React Native Will Ease, But Not Settle, The Native vs. Web Wars


Facebook’s Tom Occhino unveils React Native

Web apps and mobile apps don’t just look different, they have to be coded differently, too. However, a new open source framework from Facebook could make those two sets of code a little more similar to one another.

On Thursday, Facebook announced that it had open sourced React Native, a framework that allows developers to use its in-house JavaScript framework, React.js, for mobile development. Developers typically consider Web development to be more flexible than the walled garden world of mobile. This announcement could bring some of that desktop ease to the mobile world as developers prepare apps for simultaneously release on iOS and Android.

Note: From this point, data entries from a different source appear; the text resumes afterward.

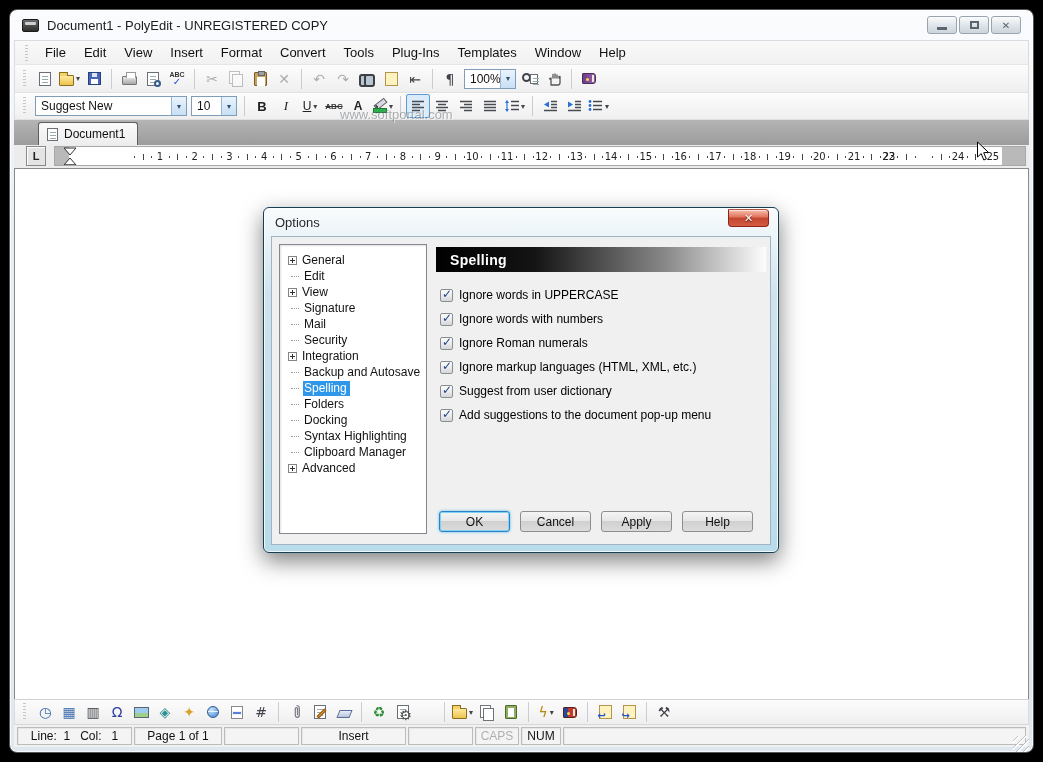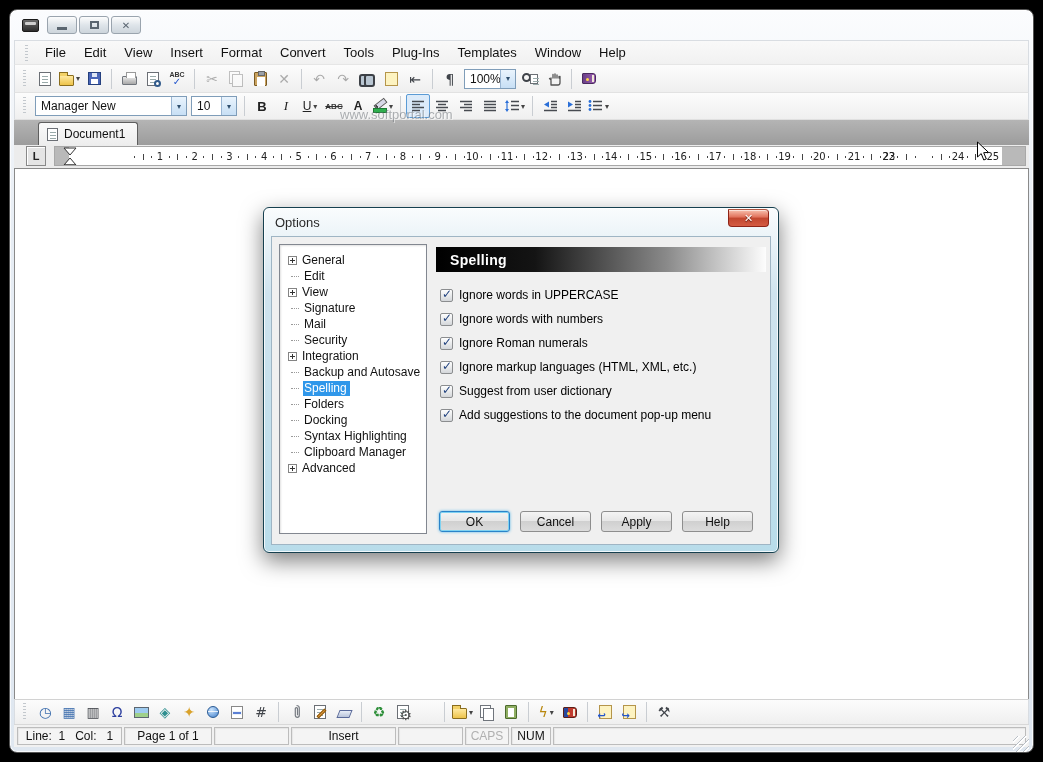--- a/index.html
+++ b/index.html
@@ -233,20 +233,21 @@
     background:repeating-linear-gradient(135deg,transparent 0 3px,#b9bfc6 3px 4px,#fff 4px 5px); }
   .frame-bottom { position:absolute; left:4px; right:4px; bottom:0; height:7px; }
 </style>
 </head>
 <body>
 
 <div id="win">
 
   <div id="titlebar">
     <span class="app-icon"></span>
+    <span id="title-text">Document1 - PolyEdit - UNREGISTERED COPY</span>
     <span class="winbtns">
       <span class="wbtn">
           <span class="bar"></span>
         </span>
       <span class="wbtn">
           <span class="box"></span>
         </span>
       <span class="wbtn g">✕</span>
     </span>
   </div>
@@ -333,21 +334,21 @@
           <path d="M3 13 L3 6 M5 6 L5 2.5 M7 6 L7 2 M9 6 L9 3 M11 6 L11 4.5 M3 13h7c1.5 0 2-1 2-2.5V4.5M3 8 L1.5 6.5" fill="none" stroke="#555" stroke-width="1.3" stroke-linecap="round"></path>
         </svg>
       </span>
       <span class="tsep"></span>
       <span class="tbtn">
         <span class="ic-book"></span>
       </span>
     </div>
   <div id="toolbar2" class="toolbar">
       <span class="tcombo" style="width: 152px;">
-        <span class="cval">Manager New</span>
+        <span class="cval">Suggest New</span>
         <span class="cdd">▾</span>
       </span>
       <span class="tcombo" style="width: 46px;">
         <span class="cval">10</span>
         <span class="cdd">▾</span>
       </span>
       <span class="tsep"></span>
       <span class="tbtn">
         <b style="font-size:13px;color:#222">B</b>
       </span>
@@ -631,21 +632,21 @@
           <span class="arr">↪</span>
         </span>
       </span>
       <span class="tsep"></span>
       <span class="tbtn">
         <span class="g dk">⚒</span>
       </span>
     </div>
 
   <div id="statusbar">
-      <span class="scell" style="width: 105px;">Line:  1   Col:   1</span>
+      <span class="scell" style="width: 115px;">Line:  1   Col:   1</span>
       <span class="scell" style="width: 88px;">Page 1 of 1</span>
       <span class="scell" style="width: 75px;"></span>
       <span class="scell" style="width: 105px;">Insert</span>
       <span class="scell" style="width: 65px;"></span>
       <span class="scell muted" style="width: 44px;">CAPS</span>
       <span class="scell" style="width: 40px;">NUM</span>
       <span class="scell" style="flex: 1 1 0%;"></span>
     </div>
   <div class="frame-bottom">
     <div id="resize-grip"></div>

“What we really want is the user experience of the native mobile platforms, combined with the developer experience we have when building with React on the Web,” wrote Facebook software developer Tom Occhino. “With a bit of work, we can make it so the exact same React that’s on GitHub can power truly native mobile applications.”

See also: Can We Please Stop Fighting The Native vs. Web App Wars?

Whatever simplification React Native might bring to mobile development, Occhino doesn’t want developers to get the wrong idea—they’ll still have to write two sets of code. One will be in React.js for their website; another will be in React Native for mobile applications.

The goal isn’t to change that, Occhino said at the React.js 2015 conference this February—just to make it easier for developers to learn one framework and apply their knowledge everywhere.

“We’re not chasing the write-once, run-anywhere pipe dream,” Occhino said at the conference. “Instead, what we want to do is chase the learn-once, write-anywhere paradigm.”

React was designed for Facebook’s express purposes, and entered a crowded web full of frameworks with similar sounding names, like Angular.js, Backbone.js, and Node.js. But the framework has carved out a niche for itself. Major companies like Yahoo, Mozilla, Reddit, and Airbnb have said they use React.